*I TUOI COMPITI*:
- 1) Sostituisci "prolungamento" con "protrarsi" e riporta il brano dell'estratto compreso tra "Il caso esaminato" e "giurisprudenza, del recesso.", estremi inclusi.
- 2) Secondo l'estratto, da che cosa è fissata in genere la durata del periodo di comporto?

*ESTRATTO DEL TESTO*:
┄┄┄┄┄┄┄┄┄┄┄┄┄┄┄┄┄┄┄┄

Dalla nullità del primo licenziamento discende la continuità
del rapporto
di lavoro e la possibilità, per il datore di lavoro, di rinnovare il proprio
atto di recesso. Lo ha stabilito la sezione lavoro della Cassazione con la sentenza
n. 24525 di ieri, 18 novembre 2014.
Come è noto, la malattia rende giustificata l’assenza del lavoratore e fa
sorgere, in capo al datore di lavoro, il divieto di procedere al licenziamento
dello stesso durante l’evento morboso, nei limiti di un periodo di
conservazione del posto (il c.d. periodo di comporto), la cui durata è, in
genere, fissata dalla contrattazione collettiva.
Prima del termine del periodo di tollerabilità dell’assenza costituito dal
periodo di comporto, il datore di lavoro non può licenziare il dipendente in malattia,
se non per giusta causa ovvero per sopravvenuta impossibilità della prestazione
o cessazione totale dell’attività dell’impresa. Il superamento di tale periodo
è condizione sufficiente per la legittimità del recesso del datore di lavoro, senza
che questo debba essere motivato in altro modo.
Il caso esaminato dalla sentenza richiamata riguarda appunto l’evento di un
licenziamento dichiarato nullo, pertanto la Cassazione ha affermato
che il secondo licenziamento è intervenuto nella continuità del rapporto, non
interrotto da primo licenziamento nullo, e a seguito del superamento del
periodo di comporto determinato dal prolungamento dell’assenza per malattia del
lavoratore e, quindi, a seguito del realizzarsi della situazione autonomamente
giustificatrice, secondo la giurisprudenza, del recesso.

┄┄┄┄┄┄┄┄┄┄┄┄┄┄┄┄┄┄┄┄

[Immagini di pose umane con coordinate]

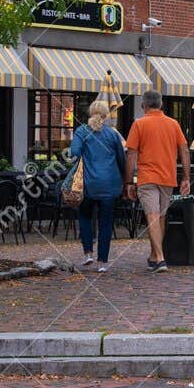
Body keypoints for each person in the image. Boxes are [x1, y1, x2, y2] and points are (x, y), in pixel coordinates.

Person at [124, 89, 191, 273]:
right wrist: (186, 177)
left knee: (152, 215)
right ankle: (154, 256)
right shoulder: (173, 124)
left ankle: (160, 258)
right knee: (160, 216)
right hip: (167, 177)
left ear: (143, 105)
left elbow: (131, 154)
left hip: (147, 177)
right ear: (161, 104)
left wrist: (128, 182)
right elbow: (184, 151)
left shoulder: (139, 124)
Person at [70, 100, 127, 272]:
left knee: (85, 216)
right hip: (109, 184)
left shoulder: (82, 131)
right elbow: (121, 159)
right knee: (106, 222)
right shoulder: (112, 134)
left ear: (90, 113)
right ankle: (102, 262)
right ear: (105, 115)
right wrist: (125, 179)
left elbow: (74, 152)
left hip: (88, 184)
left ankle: (88, 253)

┄┄┄┄┄┄┄┄┄┄┄┄┄┄┄┄┄┄┄┄

*ELENCO SOLUZIONI*:
- 1)
Il caso esaminato dalla sentenza richiamata riguarda appunto l’evento di un
licenziamento dichiarato nullo, pertanto la Cassazione ha affermato
che il secondo licenziamento è intervenuto nella continuità del rapporto, non
interrotto da primo licenziamento nullo, e a seguito del superamento del
periodo di comporto determinato dal protrarsi dell’assenza per malattia del
lavoratore e, quindi, a seguito del realizzarsi della situazione autonomamente
giustificatrice, secondo la giurisprudenza, del recesso.

- 2) Dalla contrattazione collettiva.